* BEGIN Working data *

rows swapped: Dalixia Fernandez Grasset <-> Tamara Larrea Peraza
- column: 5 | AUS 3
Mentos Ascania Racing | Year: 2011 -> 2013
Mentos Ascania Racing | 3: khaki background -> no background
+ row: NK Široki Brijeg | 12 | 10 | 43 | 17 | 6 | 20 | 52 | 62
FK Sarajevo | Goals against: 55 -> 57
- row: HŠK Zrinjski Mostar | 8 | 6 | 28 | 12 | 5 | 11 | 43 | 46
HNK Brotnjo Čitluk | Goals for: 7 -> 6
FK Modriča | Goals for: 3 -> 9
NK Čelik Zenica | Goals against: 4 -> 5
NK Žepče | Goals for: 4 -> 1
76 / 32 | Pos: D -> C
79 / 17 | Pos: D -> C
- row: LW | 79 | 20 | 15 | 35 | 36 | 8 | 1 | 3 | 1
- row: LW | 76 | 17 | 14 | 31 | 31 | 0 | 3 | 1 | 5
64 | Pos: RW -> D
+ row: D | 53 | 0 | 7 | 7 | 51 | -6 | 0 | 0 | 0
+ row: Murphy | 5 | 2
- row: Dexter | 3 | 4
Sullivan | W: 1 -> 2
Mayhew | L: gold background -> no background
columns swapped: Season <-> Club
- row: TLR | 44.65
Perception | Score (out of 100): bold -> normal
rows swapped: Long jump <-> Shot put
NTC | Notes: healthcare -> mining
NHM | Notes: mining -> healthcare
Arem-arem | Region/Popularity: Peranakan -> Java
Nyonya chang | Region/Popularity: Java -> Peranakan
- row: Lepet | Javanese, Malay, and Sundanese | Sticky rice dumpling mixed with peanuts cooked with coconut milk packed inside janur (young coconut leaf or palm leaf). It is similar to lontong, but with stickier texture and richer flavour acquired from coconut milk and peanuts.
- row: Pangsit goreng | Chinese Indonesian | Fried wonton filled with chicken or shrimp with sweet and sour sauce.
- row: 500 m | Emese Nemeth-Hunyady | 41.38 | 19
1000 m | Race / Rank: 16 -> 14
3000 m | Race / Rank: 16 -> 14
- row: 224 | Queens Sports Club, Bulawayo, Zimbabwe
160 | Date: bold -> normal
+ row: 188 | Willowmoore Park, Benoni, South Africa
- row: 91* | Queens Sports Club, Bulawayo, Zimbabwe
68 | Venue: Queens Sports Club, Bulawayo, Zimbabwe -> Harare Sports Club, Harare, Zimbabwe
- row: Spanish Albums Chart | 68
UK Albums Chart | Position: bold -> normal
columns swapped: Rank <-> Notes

* END Working data *

* **What to do**:
Return every difference line given for each item above, character for character and in the original order.

* **Result**:
rows swapped: Dalixia Fernandez Grasset <-> Tamara Larrea Peraza
- column: 5 | AUS 3
Mentos Ascania Racing | Year: 2011 -> 2013
Mentos Ascania Racing | 3: khaki background -> no background
+ row: NK Široki Brijeg | 12 | 10 | 43 | 17 | 6 | 20 | 52 | 62
FK Sarajevo | Goals against: 55 -> 57
- row: HŠK Zrinjski Mostar | 8 | 6 | 28 | 12 | 5 | 11 | 43 | 46
HNK Brotnjo Čitluk | Goals for: 7 -> 6
FK Modriča | Goals for: 3 -> 9
NK Čelik Zenica | Goals against: 4 -> 5
NK Žepče | Goals for: 4 -> 1
76 / 32 | Pos: D -> C
79 / 17 | Pos: D -> C
- row: LW | 79 | 20 | 15 | 35 | 36 | 8 | 1 | 3 | 1
- row: LW | 76 | 17 | 14 | 31 | 31 | 0 | 3 | 1 | 5
64 | Pos: RW -> D
+ row: D | 53 | 0 | 7 | 7 | 51 | -6 | 0 | 0 | 0
+ row: Murphy | 5 | 2
- row: Dexter | 3 | 4
Sullivan | W: 1 -> 2
Mayhew | L: gold background -> no background
columns swapped: Season <-> Club
- row: TLR | 44.65
Perception | Score (out of 100): bold -> normal
rows swapped: Long jump <-> Shot put
NTC | Notes: healthcare -> mining
NHM | Notes: mining -> healthcare
Arem-arem | Region/Popularity: Peranakan -> Java
Nyonya chang | Region/Popularity: Java -> Peranakan
- row: Lepet | Javanese, Malay, and Sundanese | Sticky rice dumpling mixed with peanuts cooked with coconut milk packed inside janur (young coconut leaf or palm leaf). It is similar to lontong, but with stickier texture and richer flavour acquired from coconut milk and peanuts.
- row: Pangsit goreng | Chinese Indonesian | Fried wonton filled with chicken or shrimp with sweet and sour sauce.
- row: 500 m | Emese Nemeth-Hunyady | 41.38 | 19
1000 m | Race / Rank: 16 -> 14
3000 m | Race / Rank: 16 -> 14
- row: 224 | Queens Sports Club, Bulawayo, Zimbabwe
160 | Date: bold -> normal
+ row: 188 | Willowmoore Park, Benoni, South Africa
- row: 91* | Queens Sports Club, Bulawayo, Zimbabwe
68 | Venue: Queens Sports Club, Bulawayo, Zimbabwe -> Harare Sports Club, Harare, Zimbabwe
- row: Spanish Albums Chart | 68
UK Albums Chart | Position: bold -> normal
columns swapped: Rank <-> Notes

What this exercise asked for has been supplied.